Ничего не увидели на лице митрополита опричники, не получили ожидаемого удовольствия. Филипп всего на мгновение, стоившее ему многих седых волос и сильной боли в груди, замер и тут же выпрямился, без содрогания держа в руках отрубленную голову родственника. Поднял ее, чтобы видели все, не только любопытствующие опричники, но и сбежавшиеся старцы и служки, и, благословив убиенного, вдруг протянул голову Ловчикову:
– Верни государю.
Кромешник шарахнулся в сторону, точно в руке митрополита была не голова, а змея с сотней жал сразу. Филипп грустно усмехнулся:
– Чего ж ты? Отрубал – не боялся, вез – не боялся, а тут трусишь?
И глянул на Ловчикова точно на покойника. По лицу опричника разлилась мертвенная бледность. Филипп все так же спокойно положил голову в обратно в мешок и завязал его. Пришлось мешок взять. Со двора обители кромешники уезжали уже молча, опустив свои головы.
Видно, почуяв, что их можно и не бояться, небольшая собачонка вдруг принялась отчаянно лаять, бросаться под ноги лошадям, пытаясь схватить хоть кого-нибудь за сапог. Из-за роста она никак не могла дотянуться до стремени, но на бедолаге сорвали злость за неудавшуюся забаву – собачонка даже не успела взвизгнуть, покатившись разрубленной пополам.
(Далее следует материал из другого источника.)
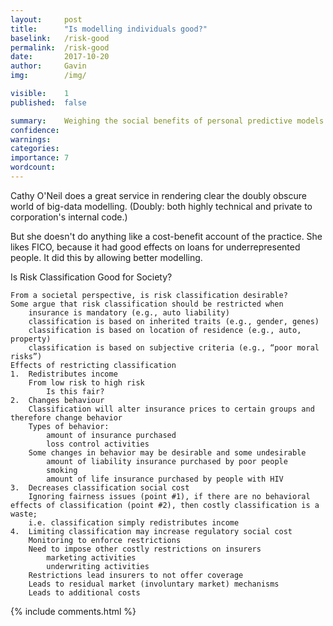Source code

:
 ```yaml
---
layout: 	post
title:  	"Is modelling individuals good?"
baselink:	/risk-good
permalink:	/risk-good
date:   	2017-10-20
author:		Gavin	
img:		/img/

visible:	1
published: 	false

summary:	Weighing the social benefits of personal predictive models
confidence: 
warnings: 	
categories: 
importance: 7
wordcount: 		
---
```


Cathy O'Neil does a great service in rendering clear the doubly obscure world of big-data modelling. (Doubly: both highly technical and private to corporation's internal code.)

But she doesn't do anything like a cost-benefit account of the practice. She likes FICO, because it had good effects on loans for underrepresented people. It did this by allowing better modelling.




Is Risk Classification Good for Society?

    From a societal perspective, is risk classification desirable?
    Some argue that risk classification should be restricted when
        insurance is mandatory (e.g., auto liability)
        classification is based on inherited traits (e.g., gender, genes)
        classification is based on location of residence (e.g., auto, property)
        classification is based on subjective criteria (e.g., “poor moral risks”)
    Effects of restricting classification
    1.  Redistributes income
        From low risk to high risk
            Is this fair?
    2.  Changes behaviour
        Classification will alter insurance prices to certain groups and therefore change behavior
        Types of behavior:
            amount of insurance purchased
            loss control activities
        Some changes in behavior may be desirable and some undesirable
            amount of liability insurance purchased by poor people
            smoking
            amount of life insurance purchased by people with HIV
    3.  Decreases classification social cost
        Ignoring fairness issues (point #1), if there are no behavioral effects of classification (point #2), then costly classification is a waste;
        i.e. classification simply redistributes income
    4.  Limiting classification may increase regulatory social cost
        Monitoring to enforce restrictions
        Need to impose other costly restrictions on insurers
            marketing activities
            underwriting activities
        Restrictions lead insurers to not offer coverage
        Leads to residual market (involuntary market) mechanisms
        Leads to additional costs




{%  include comments.html %}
Филипп, уже отвернувшийся к двери, оглянулся, сокрушенно покачал головой. Никому покоя нет на Руси, ни людям, ни даже собакам…
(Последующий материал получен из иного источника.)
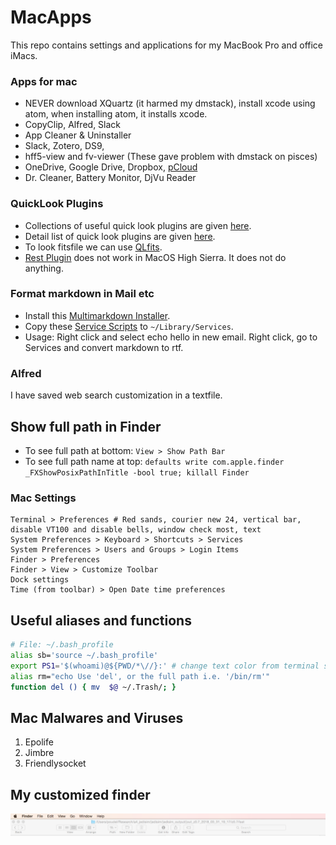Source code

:# MacApps
This repo contains settings and applications for my MacBook Pro and office iMacs.

### Apps for mac
- NEVER download XQuartz (it harmed my dmstack), install xcode using atom, when installing atom, it installs xcode.
- CopyClip, Alfred, Slack
- App Cleaner & Uninstaller
- Slack, Zotero, DS9, 
- hff5-view and fv-viewer (These gave problem with dmstack on pisces)
- OneDrive, Google Drive, Dropbox, [pCloud][pcloud]
-  Dr. Cleaner, Battery Monitor, DjVu Reader

### QuickLook Plugins
- Collections of useful quick look plugins are given [here](https://github.com/sindresorhus/quick-look-plugins).
- Detail list of quick look plugins are given [here](http://www.quicklookplugins.com/).
- To look fitsfile we can use [QLfits](https://github.com/onekiloparsec/QLFits).
- [Rest Plugin](https://github.com/cluther/qlrest) does not work in MacOS High Sierra. It does not do anything.

### Format markdown in Mail etc
- Install this [Multimarkdown Installer](http://brettterpstra.com/2013/03/08/new-in-the-markdown-service-tools-in-place-markdown-to-rtf/).
- Copy these [Service Scripts](http://brettterpstra.com/projects/markdown-service-tools/) to `~/Library/Services`.
- Usage: Right click and select echo hello in new email. Right click, go to Services and convert markdown to rtf.


### Alfred
I have saved web search customization in a textfile.

## Show full path in Finder
- To see full path at bottom: `View > Show Path Bar`
- To see full path name at top: `defaults write com.apple.finder _FXShowPosixPathInTitle -bool true; killall Finder`

### Mac Settings
```
Terminal > Preferences # Red sands, courier new 24, vertical bar, disable VT100 and disable bells, window check most, text
System Preferences > Keyboard > Shortcuts > Services
System Preferences > Users and Groups > Login Items
Finder > Preferences 
Finder > View > Customize Toolbar
Dock settings
Time (from toolbar) > Open Date time preferences

```

## Useful aliases and functions
```bash
# File: ~/.bash_profile
alias sb='source ~/.bash_profile'
export PS1='$(whoami)@${PWD/*\//}:' # change text color from terminal settings.
alias rm="echo Use 'del', or the full path i.e. '/bin/rm'"
function del () { mv  $@ ~/.Trash/; }
```

## Mac Malwares and Viruses
1. Epolife
2. Jimbre
3. Friendlysocket

## My customized finder
![Finder Customized Toolbar](images/Finder_toolbar.png)

[pcloud]: https://www.pcloud.com/how-to-install-pcloud-drive-mac-os.html?download=mac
Из Соловецкой обители вернулся князь Василий Темкин, привезя с собой игумена Паисия и еще нескольких старцев. Но никого из них к Филиппу не допустили, Паисий не стремился повидаться сам, а остальных попросту держали взаперти. Митрополит понял, что царь замыслил большую каверзу с участием соловецких монахов. Это расстроило его больше всего.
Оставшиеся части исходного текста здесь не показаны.